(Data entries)
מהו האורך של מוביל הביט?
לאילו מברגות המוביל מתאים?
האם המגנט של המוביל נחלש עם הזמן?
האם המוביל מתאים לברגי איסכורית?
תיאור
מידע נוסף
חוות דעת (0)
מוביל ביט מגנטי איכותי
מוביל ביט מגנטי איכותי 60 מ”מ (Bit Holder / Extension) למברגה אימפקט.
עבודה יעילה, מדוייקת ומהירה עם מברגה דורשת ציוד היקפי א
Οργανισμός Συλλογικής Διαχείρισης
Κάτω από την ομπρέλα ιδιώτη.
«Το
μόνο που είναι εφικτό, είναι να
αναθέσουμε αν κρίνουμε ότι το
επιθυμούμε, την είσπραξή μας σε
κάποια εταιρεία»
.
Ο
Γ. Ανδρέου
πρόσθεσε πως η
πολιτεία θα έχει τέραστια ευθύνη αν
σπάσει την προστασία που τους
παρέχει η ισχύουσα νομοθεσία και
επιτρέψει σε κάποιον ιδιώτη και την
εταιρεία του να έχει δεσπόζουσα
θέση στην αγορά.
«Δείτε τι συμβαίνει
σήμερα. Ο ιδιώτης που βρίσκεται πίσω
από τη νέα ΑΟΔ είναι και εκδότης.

* _Directive_:
Gather every line from the entries above that contains the word "מגנטי", and list each one in full.

* _Result below_:
מוביל ביט מגנטי איכותי
מוביל ביט מגנטי איכותי 60 מ”מ (Bit Holder / Extension) למברגה אימפקט.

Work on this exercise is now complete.